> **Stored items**
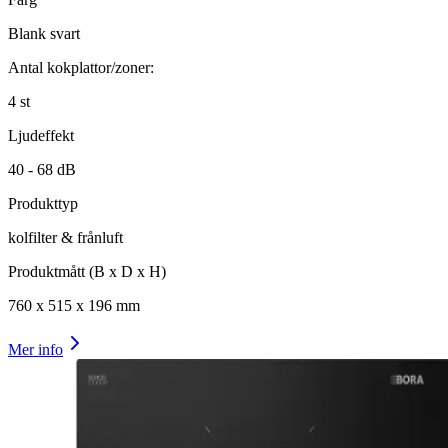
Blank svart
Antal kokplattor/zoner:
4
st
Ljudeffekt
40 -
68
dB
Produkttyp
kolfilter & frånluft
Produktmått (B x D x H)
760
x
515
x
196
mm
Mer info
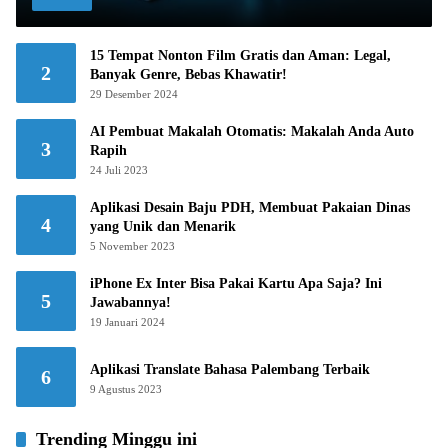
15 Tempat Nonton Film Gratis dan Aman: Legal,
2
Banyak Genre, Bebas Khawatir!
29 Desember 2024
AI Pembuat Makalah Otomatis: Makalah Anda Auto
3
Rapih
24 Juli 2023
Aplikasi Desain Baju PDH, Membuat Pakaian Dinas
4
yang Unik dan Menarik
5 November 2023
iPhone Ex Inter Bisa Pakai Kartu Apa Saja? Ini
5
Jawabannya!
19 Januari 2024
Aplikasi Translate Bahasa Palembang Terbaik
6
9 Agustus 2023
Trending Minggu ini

> **Your task**
Return the text of every row above, line for line and unchanged, with the pictures left out.

> **Result**
Blank svart
Antal kokplattor/zoner:
4
st
Ljudeffekt
40 -
68
dB
Produkttyp
kolfilter & frånluft
Produktmått (B x D x H)
760
x
515
x
196
mm
Mer info
15 Tempat Nonton Film Gratis dan Aman: Legal,
2
Banyak Genre, Bebas Khawatir!
29 Desember 2024
AI Pembuat Makalah Otomatis: Makalah Anda Auto
3
Rapih
24 Juli 2023
Aplikasi Desain Baju PDH, Membuat Pakaian Dinas
4
yang Unik dan Menarik
5 November 2023
iPhone Ex Inter Bisa Pakai Kartu Apa Saja? Ini
5
Jawabannya!
19 Januari 2024
Aplikasi Translate Bahasa Palembang Terbaik
6
9 Agustus 2023
Trending Minggu ini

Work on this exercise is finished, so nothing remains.